You can speak as a leader: The CSA AGM seminar

Each time you want someone else to do something, to achieve common goals, you have the chance to speak as a leader. As people who stutter, we don’t always see ourselves as natural leaders - even if we want to be. Why? That’s the first part the Speaking as a Leader program addresses - how we think. Leadership is something we all have the chance to do in everyday situations. But what sort of leader can you be? In essence, a leader who understands what they can offer, what action they want, and one who knows how to listen properly to find out what other people need.

It starts with you

Speaking as a Leader gets you to examine the barriers you think you have. If you think you are starting from a position of weakness - and ‘think’ is the key word - here are the tools that can help you to speak from a position of strength.

1. What are you thinking?

Do you expect actions and results from what you are saying? Do you expect others to see the value in what you are saying and in what you have to offer? Creating these expectations in yourself and others is crucial to good leadership.
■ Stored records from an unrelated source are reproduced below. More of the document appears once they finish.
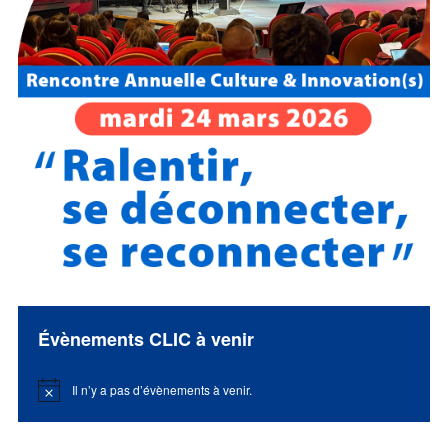
Évènements CLIC à venir
Il n’y a pas d’évènements à venir.
Notice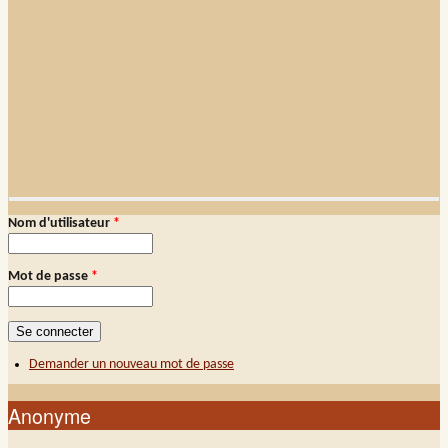
Demander un nouveau mot de passe
Nom d'utilisateur
*
Connexion membre
Mot de passe
*
Demander un nouveau mot de passe
Anonyme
Having a vision of what you want to achieve requires a bit of imagination, especially if this is a new way of thinking. As a starting point, I find it particularly helpful to envision a positive response from someone I will be presenting to.

2. What are you saying?

Using four letter words doesn’t make a good impression, and one of the worst offenders is ‘just’ For example, ‘I’m just doing xxx at the moment’, or ‘I just want xxx’ At best it’s false modesty and at worse, lacks all conviction. Once you know what you want, speak with clarity. Preparing precise messages and being succinct will help. Stuttering can be used to advantage here - saying what you need to, but no more.

3. Are the words in the right order?

It boils down to this: knowing who you are speaking to, what action you want them to take, and what information they need to make that decision. The Speaking as a Leader program uses a script to give structure and order to your communications. If following a structure seems formulaic, I can say with complete conviction that if you are ever have to speak when tired, or when unsure of how to identify and present one part of a complex problem, it gets results.

4. How are you saying it?

Okay, this can be a tough one if it means speaking in a strong, authoritative voice. Nothing wrong with that if done right, but the foundation is really to speak with conviction. That means you own what you are saying, believe it deeply - and have a clear vision of what you want to achieve. Speaking with conviction can definitely be learned if you are passionate, authentic, courageous and honest. Like other speech skills, it sometimes means unlearning old habits to develop your true potential.

These four areas will help you build a strong foundation for all forms of leadership communication. Persuading other people to listen or act can sometimes be easier than persuading yourself. So, as a starting point, find someone this week who you want to act on what you have to say, and follow the four steps outlined above. There’s nothing like a leadership opportunity to bring things into sharp focus.

The Speaking as a Leader workshop for CSA was on March 28 in Toronto. Many thanks to Margo Gouley and Aram Arslanian from The Humphrey Group for their support.